Work to complete. What this exercise requires is a verbatim reproduction of the data below.

Dataset entries
________________

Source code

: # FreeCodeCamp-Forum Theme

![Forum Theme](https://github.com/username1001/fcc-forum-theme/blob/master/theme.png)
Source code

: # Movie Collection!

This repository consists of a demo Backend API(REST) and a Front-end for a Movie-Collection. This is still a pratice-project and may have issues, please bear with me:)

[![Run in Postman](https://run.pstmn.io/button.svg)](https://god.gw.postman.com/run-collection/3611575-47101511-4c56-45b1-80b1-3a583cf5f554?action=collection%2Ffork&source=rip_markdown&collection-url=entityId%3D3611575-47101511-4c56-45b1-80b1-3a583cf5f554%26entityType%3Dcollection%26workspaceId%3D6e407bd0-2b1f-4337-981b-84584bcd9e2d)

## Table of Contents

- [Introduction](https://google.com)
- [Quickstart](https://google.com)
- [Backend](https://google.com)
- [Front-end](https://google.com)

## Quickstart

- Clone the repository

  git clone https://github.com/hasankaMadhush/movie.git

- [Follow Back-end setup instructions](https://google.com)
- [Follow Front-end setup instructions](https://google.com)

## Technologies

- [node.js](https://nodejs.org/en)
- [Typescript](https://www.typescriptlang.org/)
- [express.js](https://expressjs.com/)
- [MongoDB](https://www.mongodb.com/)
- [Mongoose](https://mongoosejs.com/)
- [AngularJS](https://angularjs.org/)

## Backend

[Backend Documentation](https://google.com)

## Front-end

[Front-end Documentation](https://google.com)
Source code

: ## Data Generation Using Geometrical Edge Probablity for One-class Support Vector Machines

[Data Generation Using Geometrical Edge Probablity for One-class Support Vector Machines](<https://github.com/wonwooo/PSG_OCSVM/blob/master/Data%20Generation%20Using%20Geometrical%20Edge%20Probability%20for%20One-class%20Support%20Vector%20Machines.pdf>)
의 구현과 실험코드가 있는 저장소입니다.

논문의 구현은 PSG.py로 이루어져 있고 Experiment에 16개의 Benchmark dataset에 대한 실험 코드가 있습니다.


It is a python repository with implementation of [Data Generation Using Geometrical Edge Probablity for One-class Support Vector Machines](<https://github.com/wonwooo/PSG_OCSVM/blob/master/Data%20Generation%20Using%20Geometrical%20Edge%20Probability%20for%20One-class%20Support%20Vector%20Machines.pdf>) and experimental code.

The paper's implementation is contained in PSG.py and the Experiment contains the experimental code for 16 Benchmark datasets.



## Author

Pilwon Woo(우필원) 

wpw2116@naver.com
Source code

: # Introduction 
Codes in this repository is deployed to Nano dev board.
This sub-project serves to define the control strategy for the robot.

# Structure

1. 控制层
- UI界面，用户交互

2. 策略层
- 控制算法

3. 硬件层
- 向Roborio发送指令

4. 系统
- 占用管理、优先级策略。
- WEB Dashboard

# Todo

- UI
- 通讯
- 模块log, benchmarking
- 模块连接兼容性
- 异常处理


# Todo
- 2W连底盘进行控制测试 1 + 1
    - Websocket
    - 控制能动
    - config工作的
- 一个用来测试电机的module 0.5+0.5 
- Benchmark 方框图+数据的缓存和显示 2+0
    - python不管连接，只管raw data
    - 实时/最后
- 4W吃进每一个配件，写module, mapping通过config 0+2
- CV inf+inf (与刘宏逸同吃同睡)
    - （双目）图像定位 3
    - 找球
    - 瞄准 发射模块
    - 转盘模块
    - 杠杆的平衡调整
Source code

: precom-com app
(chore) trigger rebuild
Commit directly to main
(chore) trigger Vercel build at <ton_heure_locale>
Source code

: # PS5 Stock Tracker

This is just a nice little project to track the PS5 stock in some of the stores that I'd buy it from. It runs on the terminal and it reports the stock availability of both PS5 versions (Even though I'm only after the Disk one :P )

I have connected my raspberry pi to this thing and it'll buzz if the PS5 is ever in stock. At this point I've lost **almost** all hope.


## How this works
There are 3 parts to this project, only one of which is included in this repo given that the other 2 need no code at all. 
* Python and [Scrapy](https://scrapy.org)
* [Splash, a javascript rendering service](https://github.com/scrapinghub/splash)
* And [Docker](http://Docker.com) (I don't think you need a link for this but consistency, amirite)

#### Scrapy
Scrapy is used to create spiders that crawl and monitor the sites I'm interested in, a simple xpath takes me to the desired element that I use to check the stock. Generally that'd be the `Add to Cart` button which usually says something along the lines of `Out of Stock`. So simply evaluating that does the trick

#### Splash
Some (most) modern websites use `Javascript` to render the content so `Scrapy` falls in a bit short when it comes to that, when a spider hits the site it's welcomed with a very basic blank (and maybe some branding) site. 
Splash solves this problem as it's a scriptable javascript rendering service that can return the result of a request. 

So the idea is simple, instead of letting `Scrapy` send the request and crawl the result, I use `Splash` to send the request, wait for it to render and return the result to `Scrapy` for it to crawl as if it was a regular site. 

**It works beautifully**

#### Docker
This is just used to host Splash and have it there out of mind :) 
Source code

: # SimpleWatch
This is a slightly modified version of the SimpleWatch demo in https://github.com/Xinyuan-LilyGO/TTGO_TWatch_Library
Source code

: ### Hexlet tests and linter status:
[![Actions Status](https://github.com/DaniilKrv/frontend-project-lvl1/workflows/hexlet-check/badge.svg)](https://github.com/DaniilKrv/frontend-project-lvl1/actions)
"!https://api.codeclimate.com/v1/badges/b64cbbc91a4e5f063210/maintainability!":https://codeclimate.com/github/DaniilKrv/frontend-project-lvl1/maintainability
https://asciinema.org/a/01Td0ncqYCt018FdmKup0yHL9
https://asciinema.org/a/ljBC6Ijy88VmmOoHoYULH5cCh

________________

Exercise result.
Source code

: # FreeCodeCamp-Forum Theme

![Forum Theme](https://github.com/username1001/fcc-forum-theme/blob/master/theme.png)
Source code

: # Movie Collection!

This repository consists of a demo Backend API(REST) and a Front-end for a Movie-Collection. This is still a pratice-project and may have issues, please bear with me:)

[![Run in Postman](https://run.pstmn.io/button.svg)](https://god.gw.postman.com/run-collection/3611575-47101511-4c56-45b1-80b1-3a583cf5f554?action=collection%2Ffork&source=rip_markdown&collection-url=entityId%3D3611575-47101511-4c56-45b1-80b1-3a583cf5f554%26entityType%3Dcollection%26workspaceId%3D6e407bd0-2b1f-4337-981b-84584bcd9e2d)

## Table of Contents

- [Introduction](https://google.com)
- [Quickstart](https://google.com)
- [Backend](https://google.com)
- [Front-end](https://google.com)

## Quickstart

- Clone the repository

  git clone https://github.com/hasankaMadhush/movie.git

- [Follow Back-end setup instructions](https://google.com)
- [Follow Front-end setup instructions](https://google.com)

## Technologies

- [node.js](https://nodejs.org/en)
- [Typescript](https://www.typescriptlang.org/)
- [express.js](https://expressjs.com/)
- [MongoDB](https://www.mongodb.com/)
- [Mongoose](https://mongoosejs.com/)
- [AngularJS](https://angularjs.org/)

## Backend

[Backend Documentation](https://google.com)

## Front-end

[Front-end Documentation](https://google.com)
Source code

: ## Data Generation Using Geometrical Edge Probablity for One-class Support Vector Machines

[Data Generation Using Geometrical Edge Probablity for One-class Support Vector Machines](<https://github.com/wonwooo/PSG_OCSVM/blob/master/Data%20Generation%20Using%20Geometrical%20Edge%20Probability%20for%20One-class%20Support%20Vector%20Machines.pdf>)
의 구현과 실험코드가 있는 저장소입니다.

논문의 구현은 PSG.py로 이루어져 있고 Experiment에 16개의 Benchmark dataset에 대한 실험 코드가 있습니다.


It is a python repository with implementation of [Data Generation Using Geometrical Edge Probablity for One-class Support Vector Machines](<https://github.com/wonwooo/PSG_OCSVM/blob/master/Data%20Generation%20Using%20Geometrical%20Edge%20Probability%20for%20One-class%20Support%20Vector%20Machines.pdf>) and experimental code.

The paper's implementation is contained in PSG.py and the Experiment contains the experimental code for 16 Benchmark datasets.



## Author

Pilwon Woo(우필원) 

wpw2116@naver.com
Source code

: # Introduction 
Codes in this repository is deployed to Nano dev board.
This sub-project serves to define the control strategy for the robot.

# Structure

1. 控制层
- UI界面，用户交互

2. 策略层
- 控制算法

3. 硬件层
- 向Roborio发送指令

4. 系统
- 占用管理、优先级策略。
- WEB Dashboard

# Todo

- UI
- 通讯
- 模块log, benchmarking
- 模块连接兼容性
- 异常处理


# Todo
- 2W连底盘进行控制测试 1 + 1
    - Websocket
    - 控制能动
    - config工作的
- 一个用来测试电机的module 0.5+0.5 
- Benchmark 方框图+数据的缓存和显示 2+0
    - python不管连接，只管raw data
    - 实时/最后
- 4W吃进每一个配件，写module, mapping通过config 0+2
- CV inf+inf (与刘宏逸同吃同睡)
    - （双目）图像定位 3
    - 找球
    - 瞄准 发射模块
    - 转盘模块
    - 杠杆的平衡调整
Source code

: precom-com app
(chore) trigger rebuild
Commit directly to main
(chore) trigger Vercel build at <ton_heure_locale>
Source code

: # PS5 Stock Tracker

This is just a nice little project to track the PS5 stock in some of the stores that I'd buy it from. It runs on the terminal and it reports the stock availability of both PS5 versions (Even though I'm only after the Disk one :P )

I have connected my raspberry pi to this thing and it'll buzz if the PS5 is ever in stock. At this point I've lost **almost** all hope.


## How this works
There are 3 parts to this project, only one of which is included in this repo given that the other 2 need no code at all. 
* Python and [Scrapy](https://scrapy.org)
* [Splash, a javascript rendering service](https://github.com/scrapinghub/splash)
* And [Docker](http://Docker.com) (I don't think you need a link for this but consistency, amirite)

#### Scrapy
Scrapy is used to create spiders that crawl and monitor the sites I'm interested in, a simple xpath takes me to the desired element that I use to check the stock. Generally that'd be the `Add to Cart` button which usually says something along the lines of `Out of Stock`. So simply evaluating that does the trick

#### Splash
Some (most) modern websites use `Javascript` to render the content so `Scrapy` falls in a bit short when it comes to that, when a spider hits the site it's welcomed with a very basic blank (and maybe some branding) site. 
Splash solves this problem as it's a scriptable javascript rendering service that can return the result of a request. 

So the idea is simple, instead of letting `Scrapy` send the request and crawl the result, I use `Splash` to send the request, wait for it to render and return the result to `Scrapy` for it to crawl as if it was a regular site. 

**It works beautifully**

#### Docker
This is just used to host Splash and have it there out of mind :) 
Source code

: # SimpleWatch
This is a slightly modified version of the SimpleWatch demo in https://github.com/Xinyuan-LilyGO/TTGO_TWatch_Library
Source code

: ### Hexlet tests and linter status:
[![Actions Status](https://github.com/DaniilKrv/frontend-project-lvl1/workflows/hexlet-check/badge.svg)](https://github.com/DaniilKrv/frontend-project-lvl1/actions)
"!https://api.codeclimate.com/v1/badges/b64cbbc91a4e5f063210/maintainability!":https://codeclimate.com/github/DaniilKrv/frontend-project-lvl1/maintainability
https://asciinema.org/a/01Td0ncqYCt018FdmKup0yHL9
https://asciinema.org/a/ljBC6Ijy88VmmOoHoYULH5cCh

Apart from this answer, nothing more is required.